Al and Dianne's granddaughter, Gwendolyn, 18 and a high school senior, has learned the lesson well. Like her grandfather, she's an athlete, an angler and she's bagged a wild turkey, too.
Her latter accomplishment inspired her grandmother to hunt turkeys this spring.
"It was on my bucket list, and I shot a big guy right through the head," said Dianne, a retired registered nurse. "There were no pellets at all in the breast."
Jeff Arnold, owner of Reed's Family Outdoor Outfitters in Walker, with another store in Onamia near Mille Lacs, has known Al and Dianne since he moved to Walker 50 years ago.
"Al has always been positive — positive as a teacher and coach in school, and as a guide promoting Walker and Leech Lake and the fishing guides who work on Leech Lake," Arnold said. "As a sport and industry, fishing has no better friend than Al. He was a co-founder of Camp Fish, which taught kids how to fish, and he and Dianne started the Maas Brothers Memorial Bass Tournament, which teamed kids with adult anglers.

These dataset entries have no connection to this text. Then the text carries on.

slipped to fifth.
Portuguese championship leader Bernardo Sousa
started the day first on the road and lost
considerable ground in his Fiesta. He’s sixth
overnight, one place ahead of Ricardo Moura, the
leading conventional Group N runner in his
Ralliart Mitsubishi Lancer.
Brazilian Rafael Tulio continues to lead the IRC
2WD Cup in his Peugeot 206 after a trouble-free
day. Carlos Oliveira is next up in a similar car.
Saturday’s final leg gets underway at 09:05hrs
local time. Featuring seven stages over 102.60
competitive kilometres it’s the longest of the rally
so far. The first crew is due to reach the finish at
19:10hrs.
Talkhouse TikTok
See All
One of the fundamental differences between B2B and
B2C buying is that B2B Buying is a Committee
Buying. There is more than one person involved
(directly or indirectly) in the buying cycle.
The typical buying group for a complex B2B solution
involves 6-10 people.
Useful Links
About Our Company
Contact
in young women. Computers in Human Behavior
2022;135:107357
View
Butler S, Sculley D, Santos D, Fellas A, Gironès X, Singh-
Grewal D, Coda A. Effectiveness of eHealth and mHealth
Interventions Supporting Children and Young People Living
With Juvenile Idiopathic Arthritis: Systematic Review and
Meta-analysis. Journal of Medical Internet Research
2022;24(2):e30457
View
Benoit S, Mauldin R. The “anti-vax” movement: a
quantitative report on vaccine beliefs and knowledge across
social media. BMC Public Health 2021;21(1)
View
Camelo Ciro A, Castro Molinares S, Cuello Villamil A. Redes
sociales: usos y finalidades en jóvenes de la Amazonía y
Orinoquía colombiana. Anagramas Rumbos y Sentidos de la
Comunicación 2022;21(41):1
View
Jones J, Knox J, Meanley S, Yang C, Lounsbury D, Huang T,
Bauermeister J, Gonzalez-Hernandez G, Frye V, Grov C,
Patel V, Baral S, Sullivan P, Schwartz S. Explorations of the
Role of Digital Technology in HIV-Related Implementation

"It should also be said Al Maas is as good a fisherman as Minnesota has ever produced."
So it goes in the state's northern reaches on the eve of the 2023 walleye season, and so it has gone for the 60-odd years Al has plied Leech Lake, leading clients-turned-friends to memories few forget.
"We'll probably figure out a way to get out on the opener," Al said.
Then, ever the teacher and guide, he added:
"My advice is to use 8-pound-test line with a minnow and the lightest jig you can. And remember: No matter which lake in northern Minnesota you're fishing, go to the windblown shore, especially windblown shores with rocky shorelines.
"That's where you'll find the walleyes."